== Exercise ==
Copy the text of every record below line for line, keeping each word and mark as it appears. Leave the pictures out of your answer.

== Information supplied ==
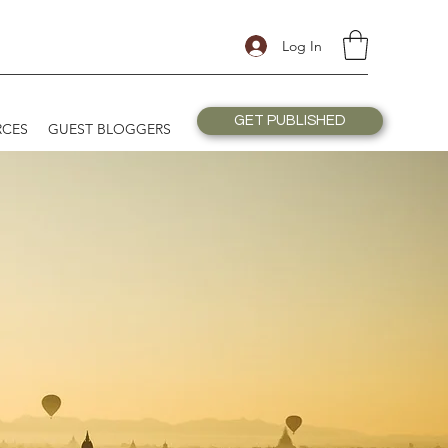
Log In
GET PUBLISHED
RCES
GUEST BLOGGERS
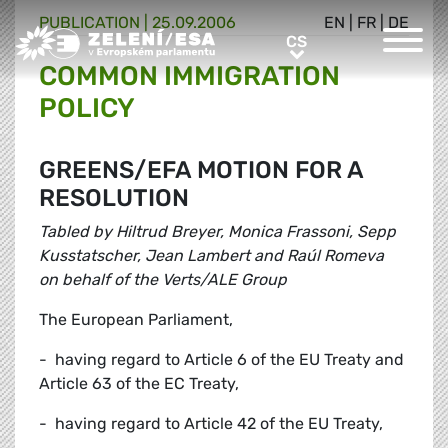
PUBLICATION |
25.09.2006
EN
|
FR
|
DE
Greens/EFA Home
CS
CS
COMMON IMMIGRATION
POLICY
GREENS/EFA MOTION FOR A
RESOLUTION
Tabled by Hiltrud Breyer, Monica Frassoni, Sepp
Kusstatscher, Jean Lambert and Raúl Romeva
on behalf of the Verts/ALE Group
The European Parliament,
- having regard to Article 6 of the EU Treaty and
Article 63 of the EC Treaty,
- having regard to Article 42 of the EU Treaty,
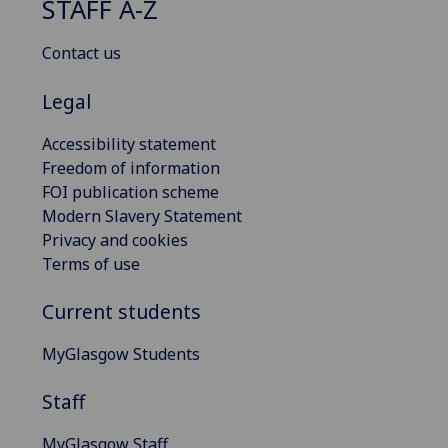
STAFF A-Z
Contact us
Legal
Accessibility statement
Freedom of information
FOI publication scheme
Modern Slavery Statement
Privacy and cookies
Terms of use
Current students
MyGlasgow Students
Staff
MyGlasgow Staff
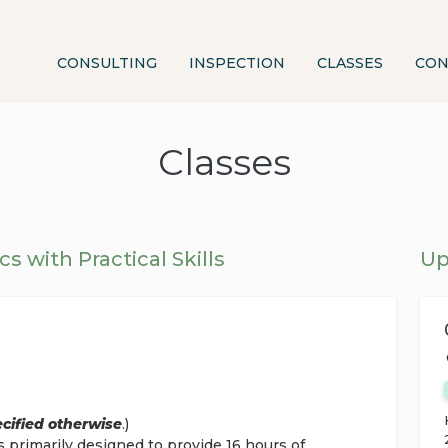
CONSULTING
INSPECTION
CLASSES
CON
Classes
cs with Practical Skills
Up
ecified otherwise
.)
s primarily designed to provide 16 hours of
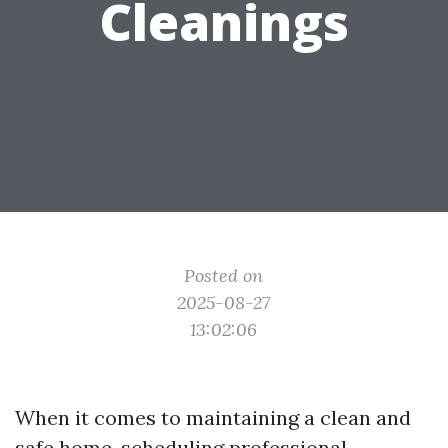
Cleanings
Posted on
2025-08-27
13:02:06
When it comes to maintaining a clean and
safe home, scheduling professional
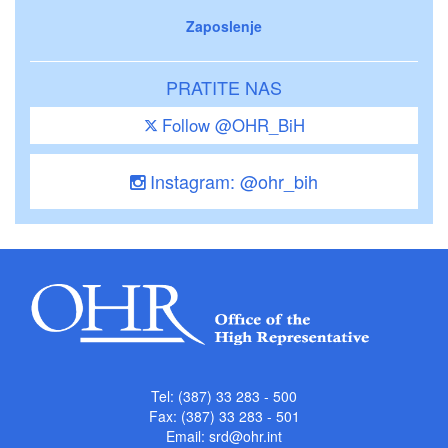
Zaposlenje
PRATITE NAS
Follow @OHR_BiH
Instagram: @ohr_bih
Tel: (387) 33 283 - 500
Fax: (387) 33 283 - 501
Email:
srd@ohr.int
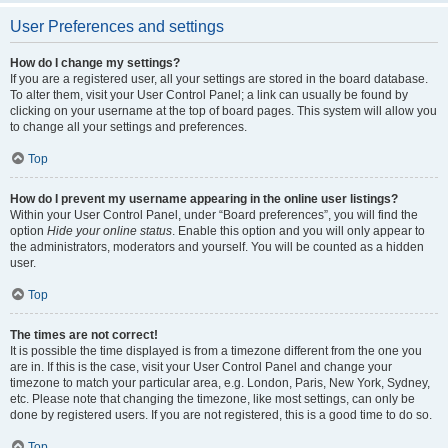
User Preferences and settings
How do I change my settings?
If you are a registered user, all your settings are stored in the board database.
To alter them, visit your User Control Panel; a link can usually be found by
clicking on your username at the top of board pages. This system will allow you
to change all your settings and preferences.
Top
How do I prevent my username appearing in the online user listings?
Within your User Control Panel, under “Board preferences”, you will find the
option
Hide your online status
. Enable this option and you will only appear to
the administrators, moderators and yourself. You will be counted as a hidden
user.
Top
The times are not correct!
It is possible the time displayed is from a timezone different from the one you
are in. If this is the case, visit your User Control Panel and change your
timezone to match your particular area, e.g. London, Paris, New York, Sydney,
etc. Please note that changing the timezone, like most settings, can only be
done by registered users. If you are not registered, this is a good time to do so.
Top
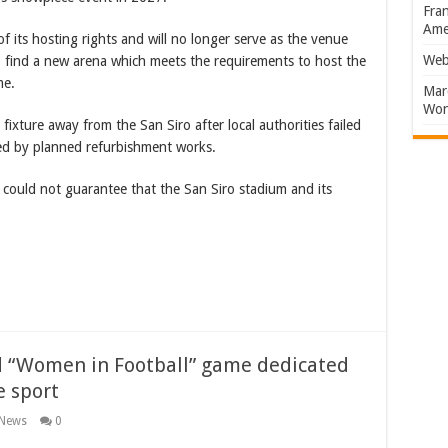
Fran
Amer
 its hosting rights and will no longer serve as the venue
Web
o find a new arena which meets the requirements to host the
me.
Marc
Won
xture away from the San Siro after local authorities failed
ed by planned refurbishment works.
 could not guarantee that the San Siro stadium and its
nd “Women in Football” game dedicated
e sport
 News
0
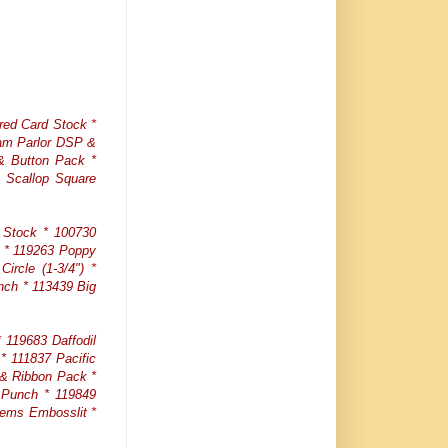
red Card Stock *
eam Parlor DSP &
 & Button Pack *
 Scallop Square
 Stock * 100730
t * 119263 Poppy
ircle (1-3/4") *
nch * 113439 Big
119683 Daffodil
* 111837 Pacific
 & Ribbon Pack *
 Punch * 119849
tems Embosslit *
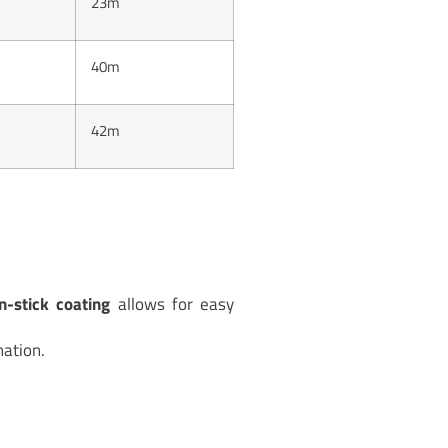
23m
40m
42m
n-stick coating
allows for easy
ation.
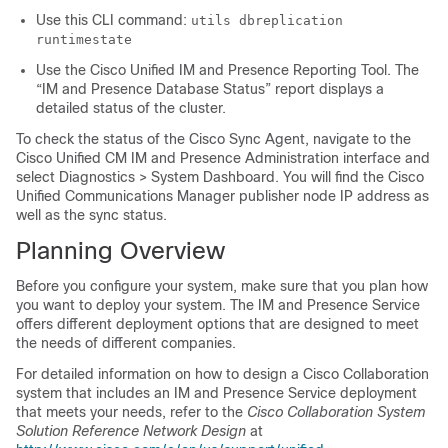
Use this CLI command:
utils dbreplication
runtimestate
Use the Cisco Unified IM and Presence Reporting Tool. The
“IM and Presence Database Status” report displays a
detailed status of the cluster.
To check the status of the Cisco Sync Agent, navigate to the
Cisco Unified CM IM and Presence Administration interface and
select Diagnostics > System Dashboard. You will find the Cisco
Unified Communications Manager publisher node IP address as
well as the sync status.
Planning Overview
Before you configure your system, make sure that you plan how
you want to deploy your system. The IM and Presence Service
offers different deployment options that are designed to meet
the needs of different companies.
For detailed information on how to design a Cisco Collaboration
system that includes an IM and Presence Service deployment
that meets your needs, refer to the
Cisco Collaboration System
Solution Reference Network Design
at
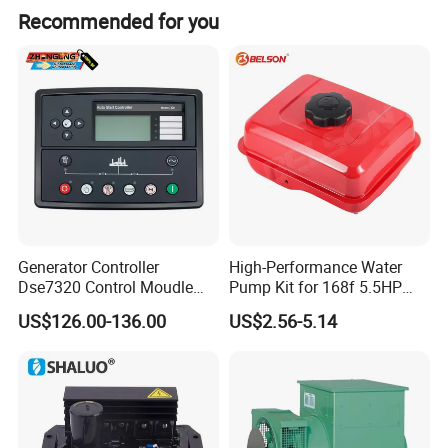
Recommended for you
Generator Controller
High-Performance Water
Dse7320 Control Moudle
Pump Kit for 168f 5.5HP
Deepsea Dse 7320 Genset
6.5HP Engines
US$126.00-136.00
US$2.56-5.14
Controller Control ATS
Module 7320 Spare Part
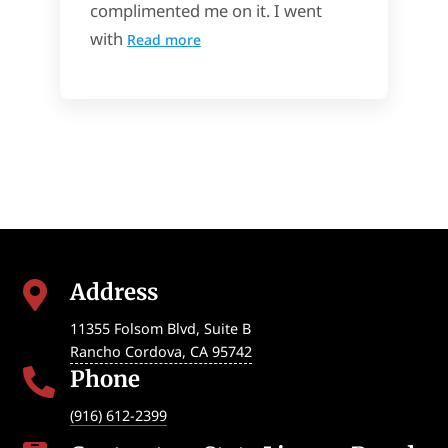
complimented me on it. I went
with
Read more
Address

11355 Folsom Blvd, Suite B
Rancho Cordova
,
CA
95742
Phone

(916) 612-2399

== Task output ==
Log In
GET PUBLISHED
RCES
GUEST BLOGGERS
PUBLICATION |
25.09.2006
EN
|
FR
|
DE
Greens/EFA Home
CS
CS
COMMON IMMIGRATION
POLICY
GREENS/EFA MOTION FOR A
RESOLUTION
Tabled by Hiltrud Breyer, Monica Frassoni, Sepp
Kusstatscher, Jean Lambert and Raúl Romeva
on behalf of the Verts/ALE Group
The European Parliament,
- having regard to Article 6 of the EU Treaty and
Article 63 of the EC Treaty,
- having regard to Article 42 of the EU Treaty,
STAFF A-Z
Contact us
Legal
Accessibility statement
Freedom of information
FOI publication scheme
Modern Slavery Statement
Privacy and cookies
Terms of use
Current students
MyGlasgow Students
Staff
MyGlasgow Staff
CONSULTING
INSPECTION
CLASSES
CON
Classes
cs with Practical Skills
Up
ecified otherwise
.)
s primarily designed to provide 16 hours of
Cleanings
Posted on
2025-08-27
13:02:06
When it comes to maintaining a clean and
safe home, scheduling professional
Zaposlenje
PRATITE NAS
Follow @OHR_BiH
Instagram: @ohr_bih
Tel: (387) 33 283 - 500
Fax: (387) 33 283 - 501
Email:
srd@ohr.int
User Preferences and settings
How do I change my settings?
If you are a registered user, all your settings are stored in the board database.
To alter them, visit your User Control Panel; a link can usually be found by
clicking on your username at the top of board pages. This system will allow you
to change all your settings and preferences.
Top
How do I prevent my username appearing in the online user listings?
Within your User Control Panel, under “Board preferences”, you will find the
option
Hide your online status
. Enable this option and you will only appear to
the administrators, moderators and yourself. You will be counted as a hidden
user.
Top
The times are not correct!
It is possible the time displayed is from a timezone different from the one you
are in. If this is the case, visit your User Control Panel and change your
timezone to match your particular area, e.g. London, Paris, New York, Sydney,
etc. Please note that changing the timezone, like most settings, can only be
done by registered users. If you are not registered, this is a good time to do so.
Top
Fran
Amer
 its hosting rights and will no longer serve as the venue
Web
o find a new arena which meets the requirements to host the
me.
Marc
Won
xture away from the San Siro after local authorities failed
ed by planned refurbishment works.
 could not guarantee that the San Siro stadium and its
nd “Women in Football” game dedicated
e sport
 News
0
red Card Stock *
eam Parlor DSP &
 & Button Pack *
 Scallop Square
 Stock * 100730
t * 119263 Poppy
ircle (1-3/4") *
nch * 113439 Big
119683 Daffodil
* 111837 Pacific
 & Ribbon Pack *
 Punch * 119849
tems Embosslit *
23m
40m
42m
n-stick coating
allows for easy
ation.
Use this CLI command:
utils dbreplication
runtimestate
Use the Cisco Unified IM and Presence Reporting Tool. The
“IM and Presence Database Status” report displays a
detailed status of the cluster.
To check the status of the Cisco Sync Agent, navigate to the
Cisco Unified CM IM and Presence Administration interface and
select Diagnostics > System Dashboard. You will find the Cisco
Unified Communications Manager publisher node IP address as
well as the sync status.
Planning Overview
Before you configure your system, make sure that you plan how
you want to deploy your system. The IM and Presence Service
offers different deployment options that are designed to meet
the needs of different companies.
For detailed information on how to design a Cisco Collaboration
system that includes an IM and Presence Service deployment
that meets your needs, refer to the
Cisco Collaboration System
Solution Reference Network Design
at
Recommended for you
Generator Controller
High-Performance Water
Dse7320 Control Moudle
Pump Kit for 168f 5.5HP
Deepsea Dse 7320 Genset
6.5HP Engines
US$126.00-136.00
US$2.56-5.14
Controller Control ATS
Module 7320 Spare Part
complimented me on it. I went
with
Read more
Address

11355 Folsom Blvd, Suite B
Rancho Cordova
,
CA
95742
Phone

(916) 612-2399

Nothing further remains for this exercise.